To use the distributed Reshape APIs you need to initialize the distributed runtime with the NVSHMEM communication backend.

from nvmath.distributed.distribution import Box

# The global dimensions of the matrix are 4x4. The matrix is distributed
# column-wise, so each process has 4 rows and 2 columns.

# Get process rank from mpi4py communicator.
rank = communicator.Get_rank()

# Initialize the matrix on each process, as a NumPy ndarray (on the CPU).
A = np.zeros((4, 2)) if rank == 0 else np.ones((4, 2))

# Reshape from column-wise to row-wise.
if rank == 0:
    input_box = Box((0, 0), (4, 2))
    output_box = Box((0, 0), (2, 4))
else:
    input_box = Box((0, 2), (4, 4))
    output_box = Box((2, 0), (4, 4))

# Distributed reshape returns a new operand with its own buffer.
B = nvmath.distributed.reshape.reshape(A, input_box, output_box)

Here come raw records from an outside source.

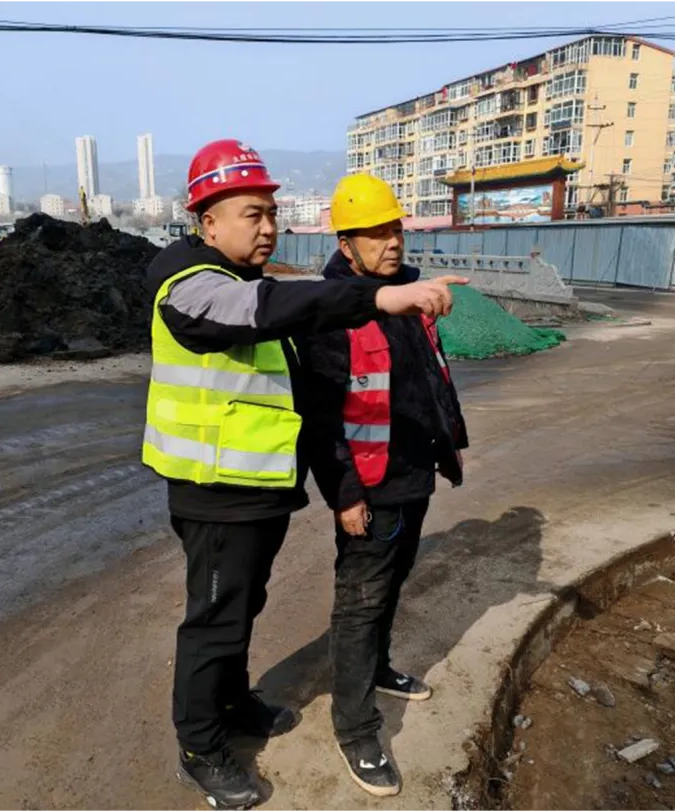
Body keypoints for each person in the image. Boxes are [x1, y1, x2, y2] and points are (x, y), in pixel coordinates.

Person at [142, 139, 467, 810]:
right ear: (207, 221)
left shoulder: (237, 278)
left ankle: (233, 705)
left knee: (243, 610)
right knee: (214, 624)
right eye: (251, 214)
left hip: (255, 489)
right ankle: (200, 748)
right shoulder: (191, 285)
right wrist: (377, 299)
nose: (267, 228)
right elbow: (269, 311)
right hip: (214, 492)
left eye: (271, 213)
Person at [299, 174, 468, 798]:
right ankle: (356, 729)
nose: (392, 241)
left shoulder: (408, 293)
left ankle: (378, 669)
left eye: (396, 228)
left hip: (412, 473)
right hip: (370, 486)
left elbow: (427, 380)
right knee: (360, 601)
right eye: (376, 233)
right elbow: (323, 418)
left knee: (392, 584)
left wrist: (445, 443)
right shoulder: (330, 312)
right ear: (346, 245)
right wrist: (345, 494)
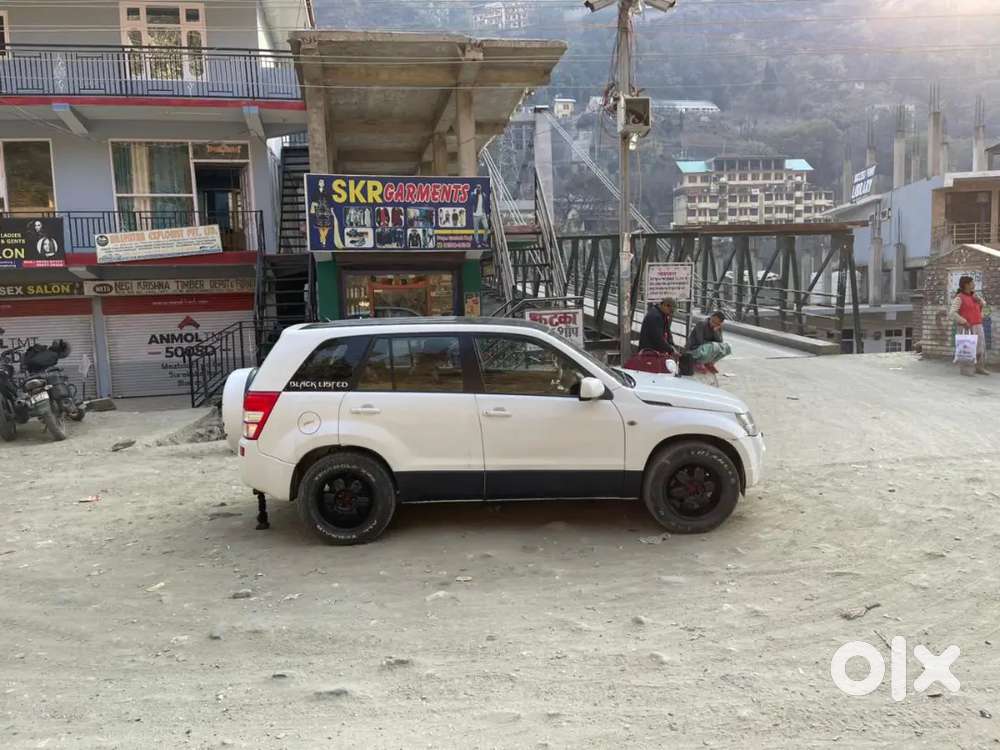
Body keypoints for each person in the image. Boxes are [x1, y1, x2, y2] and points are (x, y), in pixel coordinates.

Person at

# The result is a NumPy ndarray, distributed row-wise:
# [0] B:
# [[0. 0. 1. 1.]
#  [0. 0. 1. 1.]]
#
# [1] B:
# [[0. 0. 1. 1.]
#  [0. 0. 1. 1.]]
print(f"[{rank}] B:\n{B}")

API Reference (`nvmath.distributed.reshape`)#

`reshape`(operand, input_box, output_box[, ...])	Perform a distributed reshape on the provided operand to change its distribution across processes.
`Reshape`(operand, /, input_box, output_box, *)	Create a stateful object that encapsulates the specified distributed Reshape and required resources.
`ReshapeOptions`([logger, blocking])	A data class for providing options to the `Reshape` object and the wrapper function `reshape()`.